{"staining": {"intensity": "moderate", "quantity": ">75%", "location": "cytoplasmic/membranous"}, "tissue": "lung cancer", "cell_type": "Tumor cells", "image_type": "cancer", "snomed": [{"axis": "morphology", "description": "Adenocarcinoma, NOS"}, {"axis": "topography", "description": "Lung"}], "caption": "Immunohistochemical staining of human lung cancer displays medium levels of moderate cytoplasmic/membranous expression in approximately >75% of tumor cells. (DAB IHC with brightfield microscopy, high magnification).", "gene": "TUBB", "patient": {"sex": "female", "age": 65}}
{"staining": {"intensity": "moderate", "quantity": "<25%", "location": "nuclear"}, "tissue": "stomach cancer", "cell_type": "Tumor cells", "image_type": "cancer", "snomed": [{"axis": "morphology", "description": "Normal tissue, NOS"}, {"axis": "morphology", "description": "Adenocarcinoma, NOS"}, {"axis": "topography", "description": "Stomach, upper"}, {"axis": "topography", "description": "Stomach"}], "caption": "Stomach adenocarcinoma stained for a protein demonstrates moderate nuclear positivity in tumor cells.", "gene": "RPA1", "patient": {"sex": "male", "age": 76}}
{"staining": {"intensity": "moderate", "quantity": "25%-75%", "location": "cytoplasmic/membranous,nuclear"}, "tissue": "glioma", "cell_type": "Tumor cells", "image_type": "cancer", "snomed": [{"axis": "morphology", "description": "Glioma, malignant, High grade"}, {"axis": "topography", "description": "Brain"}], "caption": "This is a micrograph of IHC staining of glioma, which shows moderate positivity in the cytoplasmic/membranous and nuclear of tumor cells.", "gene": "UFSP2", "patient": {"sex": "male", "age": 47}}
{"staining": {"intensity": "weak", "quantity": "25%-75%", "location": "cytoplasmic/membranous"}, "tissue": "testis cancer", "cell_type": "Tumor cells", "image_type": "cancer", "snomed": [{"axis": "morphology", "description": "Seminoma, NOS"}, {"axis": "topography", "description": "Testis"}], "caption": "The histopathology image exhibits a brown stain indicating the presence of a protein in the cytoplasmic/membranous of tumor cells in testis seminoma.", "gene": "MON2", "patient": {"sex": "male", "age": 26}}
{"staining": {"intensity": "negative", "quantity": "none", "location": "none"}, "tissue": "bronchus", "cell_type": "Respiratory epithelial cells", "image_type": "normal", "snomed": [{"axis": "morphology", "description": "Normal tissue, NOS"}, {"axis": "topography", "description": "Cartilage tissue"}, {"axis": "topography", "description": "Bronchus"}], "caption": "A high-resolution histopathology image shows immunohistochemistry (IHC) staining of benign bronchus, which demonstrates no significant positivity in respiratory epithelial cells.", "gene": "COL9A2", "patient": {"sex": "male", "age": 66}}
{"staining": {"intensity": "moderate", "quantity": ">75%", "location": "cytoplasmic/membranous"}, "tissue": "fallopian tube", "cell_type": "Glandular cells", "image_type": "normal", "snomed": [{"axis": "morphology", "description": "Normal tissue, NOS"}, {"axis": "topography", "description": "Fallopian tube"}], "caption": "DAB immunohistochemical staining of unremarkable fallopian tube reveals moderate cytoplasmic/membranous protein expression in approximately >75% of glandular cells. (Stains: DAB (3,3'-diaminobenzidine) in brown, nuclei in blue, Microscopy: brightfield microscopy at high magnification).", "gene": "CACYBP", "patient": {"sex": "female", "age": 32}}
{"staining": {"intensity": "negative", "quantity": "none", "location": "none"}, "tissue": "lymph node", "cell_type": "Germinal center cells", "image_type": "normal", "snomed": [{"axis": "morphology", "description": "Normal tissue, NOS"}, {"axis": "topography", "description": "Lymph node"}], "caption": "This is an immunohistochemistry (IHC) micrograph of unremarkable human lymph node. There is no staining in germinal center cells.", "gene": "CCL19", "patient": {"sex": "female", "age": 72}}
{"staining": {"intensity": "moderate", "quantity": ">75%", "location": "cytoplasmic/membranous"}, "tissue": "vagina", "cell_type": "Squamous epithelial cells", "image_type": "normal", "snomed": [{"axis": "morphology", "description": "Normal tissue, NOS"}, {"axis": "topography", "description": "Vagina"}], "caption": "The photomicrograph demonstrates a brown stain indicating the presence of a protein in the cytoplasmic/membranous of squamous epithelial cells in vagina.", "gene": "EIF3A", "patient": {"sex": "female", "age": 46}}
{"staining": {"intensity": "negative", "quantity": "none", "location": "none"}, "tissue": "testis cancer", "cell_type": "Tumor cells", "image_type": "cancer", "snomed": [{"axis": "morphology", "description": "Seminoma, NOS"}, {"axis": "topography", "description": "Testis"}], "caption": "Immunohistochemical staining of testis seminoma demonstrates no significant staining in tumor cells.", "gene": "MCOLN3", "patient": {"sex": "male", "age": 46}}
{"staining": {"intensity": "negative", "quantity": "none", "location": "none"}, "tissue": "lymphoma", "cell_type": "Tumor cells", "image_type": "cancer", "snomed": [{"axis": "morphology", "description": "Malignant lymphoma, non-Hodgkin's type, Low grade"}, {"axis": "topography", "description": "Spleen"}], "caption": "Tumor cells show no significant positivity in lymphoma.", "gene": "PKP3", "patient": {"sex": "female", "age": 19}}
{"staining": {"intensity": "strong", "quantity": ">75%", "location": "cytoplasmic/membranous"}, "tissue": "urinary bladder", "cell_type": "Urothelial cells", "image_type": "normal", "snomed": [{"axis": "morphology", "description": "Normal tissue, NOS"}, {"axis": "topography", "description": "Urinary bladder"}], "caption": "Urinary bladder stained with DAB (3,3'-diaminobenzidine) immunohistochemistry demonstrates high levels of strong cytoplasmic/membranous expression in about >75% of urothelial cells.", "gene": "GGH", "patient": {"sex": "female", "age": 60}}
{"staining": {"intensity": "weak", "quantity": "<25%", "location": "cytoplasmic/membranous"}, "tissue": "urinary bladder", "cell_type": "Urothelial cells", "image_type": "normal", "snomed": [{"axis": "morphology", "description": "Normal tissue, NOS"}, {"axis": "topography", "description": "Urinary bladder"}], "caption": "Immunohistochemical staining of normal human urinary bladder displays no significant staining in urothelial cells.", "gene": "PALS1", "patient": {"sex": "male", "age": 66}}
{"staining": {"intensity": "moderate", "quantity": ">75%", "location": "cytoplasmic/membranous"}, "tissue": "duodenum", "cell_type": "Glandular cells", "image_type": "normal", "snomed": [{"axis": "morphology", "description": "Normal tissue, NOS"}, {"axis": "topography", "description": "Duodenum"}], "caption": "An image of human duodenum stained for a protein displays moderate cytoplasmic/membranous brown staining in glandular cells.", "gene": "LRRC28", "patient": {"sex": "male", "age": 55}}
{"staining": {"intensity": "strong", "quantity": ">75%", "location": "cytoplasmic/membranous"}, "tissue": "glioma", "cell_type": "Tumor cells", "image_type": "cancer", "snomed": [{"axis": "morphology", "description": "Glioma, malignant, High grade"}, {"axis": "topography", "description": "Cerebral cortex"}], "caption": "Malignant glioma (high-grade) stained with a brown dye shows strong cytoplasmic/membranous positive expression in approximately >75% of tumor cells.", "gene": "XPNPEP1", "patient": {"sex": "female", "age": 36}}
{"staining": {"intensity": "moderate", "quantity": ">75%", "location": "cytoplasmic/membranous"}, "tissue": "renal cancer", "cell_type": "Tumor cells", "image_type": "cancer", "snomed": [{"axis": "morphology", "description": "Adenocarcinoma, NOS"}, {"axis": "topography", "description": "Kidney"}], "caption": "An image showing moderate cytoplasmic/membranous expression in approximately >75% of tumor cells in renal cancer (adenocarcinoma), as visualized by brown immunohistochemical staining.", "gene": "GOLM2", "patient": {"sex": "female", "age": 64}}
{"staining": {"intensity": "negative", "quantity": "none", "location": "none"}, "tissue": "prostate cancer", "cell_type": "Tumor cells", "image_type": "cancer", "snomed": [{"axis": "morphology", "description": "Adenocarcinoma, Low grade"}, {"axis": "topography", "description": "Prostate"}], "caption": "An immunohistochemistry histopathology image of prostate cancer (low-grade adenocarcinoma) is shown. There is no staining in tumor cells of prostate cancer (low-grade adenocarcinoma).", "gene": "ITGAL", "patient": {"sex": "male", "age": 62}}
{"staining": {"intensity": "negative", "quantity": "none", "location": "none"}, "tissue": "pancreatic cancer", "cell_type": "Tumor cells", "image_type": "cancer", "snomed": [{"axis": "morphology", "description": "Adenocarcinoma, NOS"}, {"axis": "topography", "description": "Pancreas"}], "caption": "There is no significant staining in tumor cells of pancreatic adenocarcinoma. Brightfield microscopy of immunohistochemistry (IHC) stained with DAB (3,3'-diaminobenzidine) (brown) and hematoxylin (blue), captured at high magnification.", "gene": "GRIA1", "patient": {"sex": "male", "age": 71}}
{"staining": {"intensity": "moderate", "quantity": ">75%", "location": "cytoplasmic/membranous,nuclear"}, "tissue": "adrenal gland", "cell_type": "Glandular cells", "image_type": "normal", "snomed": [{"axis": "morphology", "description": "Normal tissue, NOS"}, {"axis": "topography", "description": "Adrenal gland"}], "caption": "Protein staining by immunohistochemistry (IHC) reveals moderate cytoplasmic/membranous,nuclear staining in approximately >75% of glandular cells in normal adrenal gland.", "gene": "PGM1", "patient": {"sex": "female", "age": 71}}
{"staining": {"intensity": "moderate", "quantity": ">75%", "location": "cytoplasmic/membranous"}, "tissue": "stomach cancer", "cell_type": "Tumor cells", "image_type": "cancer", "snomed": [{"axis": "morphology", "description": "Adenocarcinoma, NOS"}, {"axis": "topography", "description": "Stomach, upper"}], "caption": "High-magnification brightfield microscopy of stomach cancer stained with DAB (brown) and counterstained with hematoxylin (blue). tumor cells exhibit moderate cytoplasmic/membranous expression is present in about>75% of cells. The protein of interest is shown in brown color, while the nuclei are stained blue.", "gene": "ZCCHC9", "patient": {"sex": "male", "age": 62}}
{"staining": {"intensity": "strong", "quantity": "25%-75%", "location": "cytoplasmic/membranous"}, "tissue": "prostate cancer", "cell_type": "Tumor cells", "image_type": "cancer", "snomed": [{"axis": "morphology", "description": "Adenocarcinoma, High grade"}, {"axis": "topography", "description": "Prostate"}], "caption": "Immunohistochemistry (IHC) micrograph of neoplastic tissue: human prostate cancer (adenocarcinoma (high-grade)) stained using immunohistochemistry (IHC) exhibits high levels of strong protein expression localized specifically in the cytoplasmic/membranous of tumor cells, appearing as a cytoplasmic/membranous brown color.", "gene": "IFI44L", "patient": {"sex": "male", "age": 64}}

The problem —
What lines of the material above contain "Seminoma"? Return each of them.

Written response —
{"staining": {"intensity": "weak", "quantity": "25%-75%", "location": "cytoplasmic/membranous"}, "tissue": "testis cancer", "cell_type": "Tumor cells", "image_type": "cancer", "snomed": [{"axis": "morphology", "description": "Seminoma, NOS"}, {"axis": "topography", "description": "Testis"}], "caption": "The histopathology image exhibits a brown stain indicating the presence of a protein in the cytoplasmic/membranous of tumor cells in testis seminoma.", "gene": "MON2", "patient": {"sex": "male", "age": 26}}
{"staining": {"intensity": "negative", "quantity": "none", "location": "none"}, "tissue": "testis cancer", "cell_type": "Tumor cells", "image_type": "cancer", "snomed": [{"axis": "morphology", "description": "Seminoma, NOS"}, {"axis": "topography", "description": "Testis"}], "caption": "Immunohistochemical staining of testis seminoma demonstrates no significant staining in tumor cells.", "gene": "MCOLN3", "patient": {"sex": "male", "age": 46}}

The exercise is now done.